====== ARTICLE
# Watermelon..



## Spring (Jun 20, 2006)

I've been craving watermelon for the past month.. finally have some today! I could easily eat 1/4 of it in a sitting.. is it just me or am I a little watermelon obessed?

:brat:


----------



## Bramble Briar86 (Jun 20, 2006)

**licks lips**Mmmm....watermelon! Tis' good!

I'm a little bit :crazinesstoo...i crave weird things and then have it for lunch/snacks weeks at a time....I'm on a cold cheese hot dog and PBJ sandwich kick right now!

Ellie and Sweet Pea, Leo, Houdini, Honey Bun, Samara, Tamaroa, Lexi and the 8 other for-sale buns.


----------



## Spring (Jun 20, 2006)

Hehe! I always have weird cravings.. one timeI woke up at around 12 midnightand had a craving for oatmeal cookies.. a few minutes later I was stuffing cookies in my mouth!


----------



## peapoo_bunny (Jun 21, 2006)

weird... i was craving it lately and just had some today to!


----------



## Spring (Jun 21, 2006)

That is weird :shock:. Hehe


----------



## Pet_Bunny (Jun 21, 2006)

Had some today too.... 
Had some yesterday..... will have some tomorrow. opcorn2

Of course Pebbles gets a little piece when I bring it out.

Rainbows! :wiggle


----------



## Spring (Jun 21, 2006)

Hehe! Pepsi wouldn't eat it when I gave her a piece, but she was licking the juice off her cage floor and from my fingers .


----------



## daisy052104 (Jun 21, 2006)

Ok, well I wasn't wanting watermelon but now......sounds so good!! Only prob is my hubby doesn't like it and I won't buy the pre-cut from the deli, but I may be able to get a 1/4 cut one......thinking.....thinking....
============
====== DATA FOR THIS EXERCISE
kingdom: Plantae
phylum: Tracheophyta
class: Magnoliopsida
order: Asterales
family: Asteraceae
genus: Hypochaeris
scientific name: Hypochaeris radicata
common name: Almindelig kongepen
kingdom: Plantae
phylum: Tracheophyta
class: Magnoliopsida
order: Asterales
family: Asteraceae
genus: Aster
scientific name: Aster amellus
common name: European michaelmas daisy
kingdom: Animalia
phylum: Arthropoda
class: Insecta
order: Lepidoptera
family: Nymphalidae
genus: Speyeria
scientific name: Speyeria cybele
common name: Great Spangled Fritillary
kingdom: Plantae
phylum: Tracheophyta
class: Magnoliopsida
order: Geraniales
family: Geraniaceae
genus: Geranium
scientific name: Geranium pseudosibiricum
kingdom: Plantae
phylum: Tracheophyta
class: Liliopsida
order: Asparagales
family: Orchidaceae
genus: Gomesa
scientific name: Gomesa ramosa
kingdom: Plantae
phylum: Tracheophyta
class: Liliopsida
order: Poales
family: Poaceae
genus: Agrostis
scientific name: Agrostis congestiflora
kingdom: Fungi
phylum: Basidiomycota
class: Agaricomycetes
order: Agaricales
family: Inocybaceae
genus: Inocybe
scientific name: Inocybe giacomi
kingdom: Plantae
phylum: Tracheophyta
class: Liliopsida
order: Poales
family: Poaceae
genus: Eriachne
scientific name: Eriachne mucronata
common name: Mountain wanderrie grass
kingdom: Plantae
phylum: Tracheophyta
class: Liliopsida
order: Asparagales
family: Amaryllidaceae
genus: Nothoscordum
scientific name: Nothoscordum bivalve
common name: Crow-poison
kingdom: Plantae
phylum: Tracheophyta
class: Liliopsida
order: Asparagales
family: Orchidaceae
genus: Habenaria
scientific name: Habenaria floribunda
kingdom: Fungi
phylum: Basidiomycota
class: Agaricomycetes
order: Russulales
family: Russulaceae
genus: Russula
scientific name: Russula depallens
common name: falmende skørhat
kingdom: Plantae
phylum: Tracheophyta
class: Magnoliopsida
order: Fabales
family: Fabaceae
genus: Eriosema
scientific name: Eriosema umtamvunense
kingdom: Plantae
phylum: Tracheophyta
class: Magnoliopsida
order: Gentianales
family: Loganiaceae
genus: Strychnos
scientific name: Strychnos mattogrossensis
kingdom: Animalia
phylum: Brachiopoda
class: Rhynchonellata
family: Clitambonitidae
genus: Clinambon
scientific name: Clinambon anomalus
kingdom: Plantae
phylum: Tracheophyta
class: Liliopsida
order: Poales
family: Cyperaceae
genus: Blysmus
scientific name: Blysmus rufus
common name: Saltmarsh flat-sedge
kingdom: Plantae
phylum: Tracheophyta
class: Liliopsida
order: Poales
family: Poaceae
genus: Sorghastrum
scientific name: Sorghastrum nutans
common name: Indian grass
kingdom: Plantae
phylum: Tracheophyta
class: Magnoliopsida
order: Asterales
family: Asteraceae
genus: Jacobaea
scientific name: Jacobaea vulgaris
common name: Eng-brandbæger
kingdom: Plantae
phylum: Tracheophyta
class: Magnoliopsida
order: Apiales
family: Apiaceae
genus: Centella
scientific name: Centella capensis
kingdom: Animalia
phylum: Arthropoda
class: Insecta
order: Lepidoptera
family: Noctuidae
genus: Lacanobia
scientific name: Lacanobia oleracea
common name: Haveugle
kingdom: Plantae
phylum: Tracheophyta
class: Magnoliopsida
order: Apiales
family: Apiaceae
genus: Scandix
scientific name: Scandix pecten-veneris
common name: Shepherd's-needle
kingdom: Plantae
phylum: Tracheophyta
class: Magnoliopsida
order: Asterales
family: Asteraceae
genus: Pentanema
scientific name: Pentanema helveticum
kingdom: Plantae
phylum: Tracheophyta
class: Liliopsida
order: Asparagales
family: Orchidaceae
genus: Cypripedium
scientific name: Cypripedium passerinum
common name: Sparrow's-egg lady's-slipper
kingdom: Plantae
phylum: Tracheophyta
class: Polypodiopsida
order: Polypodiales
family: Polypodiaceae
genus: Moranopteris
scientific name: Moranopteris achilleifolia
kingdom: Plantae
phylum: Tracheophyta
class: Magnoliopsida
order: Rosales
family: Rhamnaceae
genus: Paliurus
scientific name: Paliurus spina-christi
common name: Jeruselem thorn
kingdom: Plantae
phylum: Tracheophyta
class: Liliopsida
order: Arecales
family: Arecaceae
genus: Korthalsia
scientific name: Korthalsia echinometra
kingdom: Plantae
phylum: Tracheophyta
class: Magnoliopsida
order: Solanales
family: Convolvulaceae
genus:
============
• [PROBLEMS TO WORK ON]
**A.** Answer these questions about the watermelon thread:
(i) What is the name of the bunny that Pet_Bunny gives a little piece of watermelon to?
(ii) What did Spring crave after waking up at around midnight?
(iii) Where was Pepsi licking the watermelon juice from?
**B.** In the records, edit the lines from the one with "family: Amaryllidaceae" to the one with "scientific name: Eriosema umtamvunense" so that "common name" becomes "vernacular name", and leave everything else the same. Return only those lines.
These records have no connection to the watermelon thread.

• [SOLUTIONS]
**A.**
(i) Pebbles
(ii) Oatmeal cookies
(iii) Her cage floor and Spring's fingers

**B.**
family: Amaryllidaceae
genus: Nothoscordum
scientific name: Nothoscordum bivalve
vernacular name: Crow-poison
kingdom: Plantae
phylum: Tracheophyta
class: Liliopsida
order: Asparagales
family: Orchidaceae
genus: Habenaria
scientific name: Habenaria floribunda
kingdom: Fungi
phylum: Basidiomycota
class: Agaricomycetes
order: Russulales
family: Russulaceae
genus: Russula
scientific name: Russula depallens
vernacular name: falmende skørhat
kingdom: Plantae
phylum: Tracheophyta
class: Magnoliopsida
order: Fabales
family: Fabaceae
genus: Eriosema
scientific name: Eriosema umtamvunense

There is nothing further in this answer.